If a dielectric slab is introduced between the plates of a parallel plate capacitor after the battery is disconnected, then how do the following quantities change. (i) Charge (ii) Potential (iii) Capacitance (iv) Energy

When a dielectric slab is inserted between the plates of a parallel plate capacitor after the battery has been disconnected, several important changes occur in the capacitor's properties. Let's break down how each of the following quantities—charge, potential, capacitance, and energy—are affected by this action.
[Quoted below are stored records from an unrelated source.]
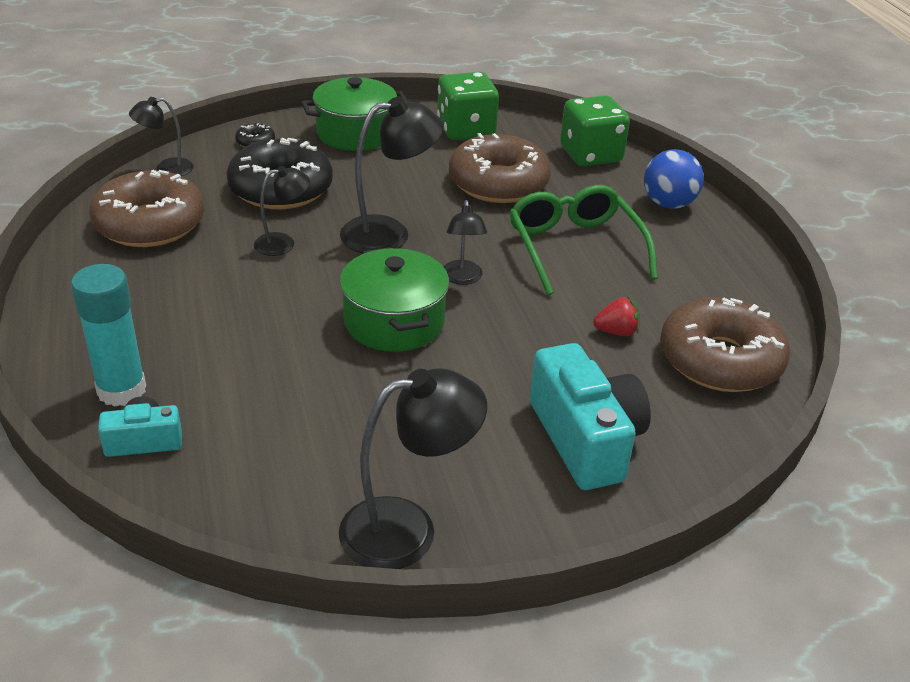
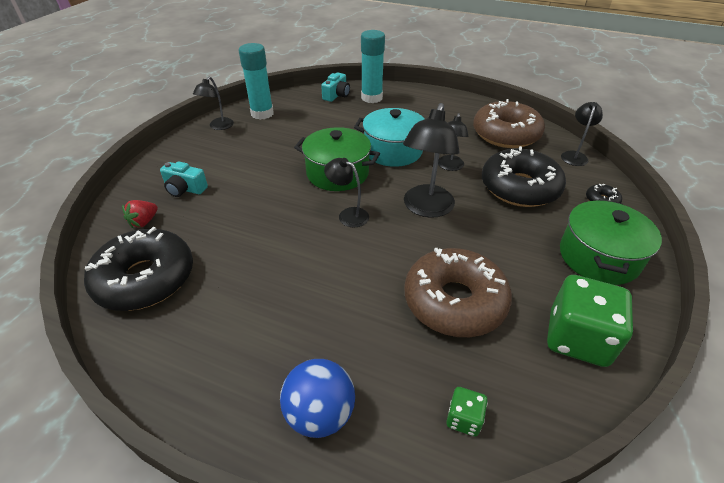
camera: 130 degrees right, 5 degrees up
black lamp [339,368,487,569] -> black lamp [193,77,234,130], size x0.58
green glasses [510,185,658,295] -> none
turquoise camera [530,343,651,490] -> turquoise camera [160,161,208,197], size x0.53
green dice [560,95,630,166] -> green dice [446,387,488,436], size x0.47
red strawberry [593,297,640,336] -> red strawberry moved to [122,200,158,228]
brown donut [660,297,790,392] -> black donut [84,227,193,311]
none -> turquoise glue stick [239,43,274,120]
none -> turquoise pot [354,108,425,167]

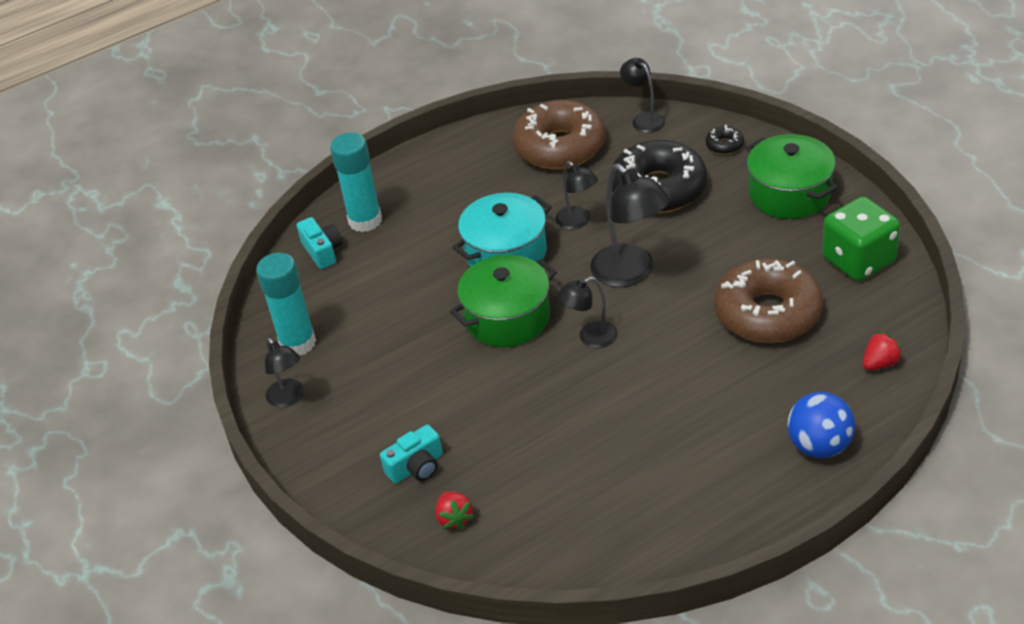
camera: 50 degrees left, 0 degrees up
black donut [84,227,193,311] -> none
green dice [446,387,488,436] -> red strawberry [863,331,903,370]

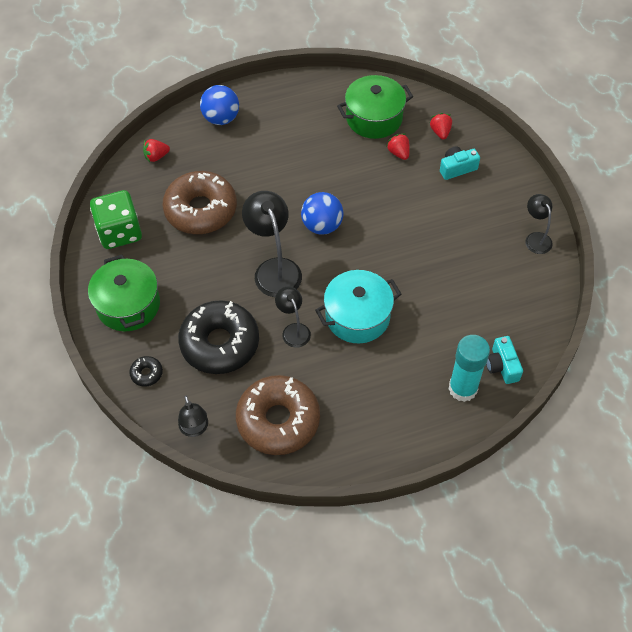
camera: 170 degrees left, 15 degrees up
turquoise glue stick [256,253,316,356] -> none
green pot [450,255,557,347] -> green pot moved to [337,75,413,139]
black lamp [557,277,618,348] -> blue ball [301,192,343,235]
none -> red strawberry [386,134,410,160]

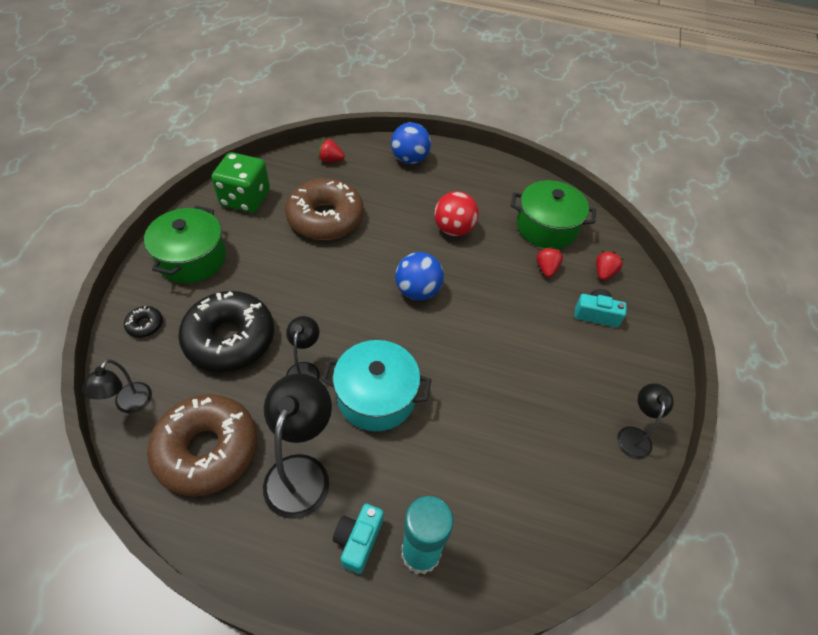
camera: 30 degrees right, 5 degrees down
black lamp [242,191,302,297] -> black lamp moved to [263,373,332,519]
turquoise camera [486,336,523,384] -> turquoise camera moved to [333,504,384,574]
none -> red ball [434,191,479,236]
Understanding the Impact on Charge

Initially, when the capacitor is charged while connected to a battery, it stores a certain amount of charge (Q). Once the battery is disconnected, the charge on the capacitor plates remains constant because there is no external circuit to allow charge to flow in or out. When the dielectric slab is introduced, the charge on the plates does not change.

Effects on Potential

The potential difference (V) across the capacitor is related to the charge and capacitance by the formula:

• V = Q / C

Since the charge (Q) remains constant and the capacitance (C) increases when the dielectric is added (due to the dielectric constant, κ), the potential difference across the capacitor decreases. This can be understood as follows: the dielectric material reduces the electric field between the plates, which in turn lowers the voltage.

Capacitance Changes

The capacitance of a parallel plate capacitor is given by:

• C = (κε₀A) / d

Here, κ is the dielectric constant, ε₀ is the permittivity of free space, A is the area of the plates, and d is the separation between them. When a dielectric slab is inserted, the dielectric constant (κ) increases the capacitance. Therefore, the new capacitance becomes:

• C' = κC

This increase in capacitance occurs because the dielectric material allows the capacitor to store more charge for the same potential difference.

Energy Considerations

The energy (U) stored in a capacitor can be expressed as:

• U = (1/2) CV²

Since the charge remains constant and the potential decreases, we can analyze how energy changes. The energy can also be expressed in terms of charge and capacitance:

• U = (Q²) / (2C)

As the capacitance increases (C' > C) while Q remains constant, the energy stored in the capacitor decreases. This is because the energy is inversely proportional to capacitance when charge is constant. Thus, the introduction of the dielectric slab results in a decrease in the energy stored in the capacitor.

Summary of Changes

• Charge: Remains constant.
• Potential: Decreases.
• Capacitance: Increases.
• Energy: Decreases.

In summary, inserting a dielectric slab into a disconnected parallel plate capacitor leads to an increase in capacitance, a decrease in potential, and a decrease in energy, while the charge remains unchanged. This illustrates the fascinating interplay between electric fields, materials, and energy storage in capacitors.